EEXAMPLES OF GRAPHING RATIONAL FUNCTIONS

To graph any rational function, we have to analyze the following.

Identify the points of discontinuity, holes, vertical asymptotes, x – intercepts, horizontal asymptote, and domain of each.

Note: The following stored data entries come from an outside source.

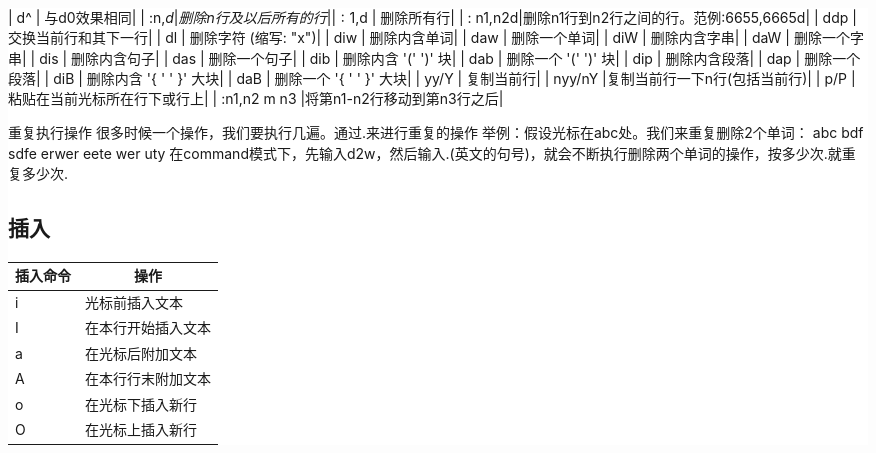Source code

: | d^   | 与d0效果相同|
| :n,$d | 删除n行及以后所有的行|
| :1,$d | 删除所有行|
| : n1,n2d|删除n1行到n2行之间的行。范例:6655,6665d|
| ddp  | 交换当前行和其下一行|
| dl   | 删除字符 (缩写: "x")|
| diw  | 删除内含单词|
| daw  | 删除一个单词|
| diW  | 删除内含字串|
| daW  | 删除一个字串|
| dis  | 删除内含句子|
| das  | 删除一个句子|
| dib  | 删除内含 '(' ')' 块|
| dab  | 删除一个 '(' ')' 块|
| dip  | 删除内含段落|
| dap  | 删除一个段落|
| diB  | 删除内含 '{ ' ' }' 大块|
| daB  | 删除一个 '{ ' ' }' 大块|
| yy/Y | 复制当前行|
| nyy/nY |复制当前行一下n行(包括当前行)|
| p/P  |粘贴在当前光标所在行下或行上|
| :n1,n2 m n3 |将第n1-n2行移动到第n3行之后|

重复执行操作
很多时候一个操作，我们要执行几遍。通过.来进行重复的操作
举例：假设光标在abc处。我们来重复删除2个单词：
abc  bdf   sdfe   erwer   eete   wer  uty
在command模式下，先输入d2w，然后输入.(英文的句号)，就会不断执行删除两个单词的操作，按多少次.就重复多少次.

## 插入 ##

| 插入命令 | 操作 |
| ------| ----- |
| i     | 光标前插入文本    |
| I     | 在本行开始插入文本|
| a     | 在光标后附加文本  |
| A     | 在本行行末附加文本|
| o     | 在光标下插入新行  |
| O     | 在光标上插入新行  |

Then sketch the graph.

Example 1 :

f(x) = -3/x

Solution :

Discontinuity :

f(x) = -3/x

The function is discontinuous at x = 0.

Holes :

None

Vertical asymptote :

f(x) = -3/x

So, the vertical asymptotes at x = 0.

X – intercepts :

f(x) = -3/x

So, the x – intercepts is none.

Horizontal asymptote :

f(x) = -3/x

degree of numerator < degree of denominator

So, equation of the horizontal asymptote is y = 0 which is the x – axis.

Domain :

When x = 0

So, all real values except 0.

Example 2 :

f(x) = (x³ + x² – 12x)/(x³ – x² – 6x)

Solution :

Discontinuity :

f(x) = (x³ + x² – 12x)/(x³ – x² – 6x)

 x³ + x² – 12x = x(x² + x – 12)

x³ – x² – 6x = x(x² – x – 6)

By factoring,

x² + x – 12 = (x - 3) (x + 4)

x² – x – 6 = (x + 2) (x – 3)

f(x) = x(x – 3) (x + 4)/x(x + 2) (x – 3)

The function is discontinuous at x = 0, x = -2 and x = 3.

Holes :

x = 0

x – 3 = 0

x = 3

So, there is a hole at x = 0, x = 3.

Vertical asymptote :

x + 2 = 0

x = -2

 So, the vertical asymptote at x = -2.

X – intercepts :

f(x) = x(x – 3) (x + 4)/x(x + 2) (x – 3)

X – intercepts occurs when y = 0.

f(0) = (x + 4)/(x + 2)

x + 4 = 0

x = -4

So, the x – intercepts is -4.

Horizontal asymptote :

f(x) = (x³ + x² – 12x)/(x³ – x² – 6x)

degree of numerator = degree of denominator

y = leading coefficient of N(x)/leading coefficient of D(x).

So, equation of the horizontal asymptote is y = 1.

Domain :

When x = 0 ,x + 2 = 0 and x – 3 = 0

x = 0, x = -2 and x = 3

So, all real values except 0, -2 and 3.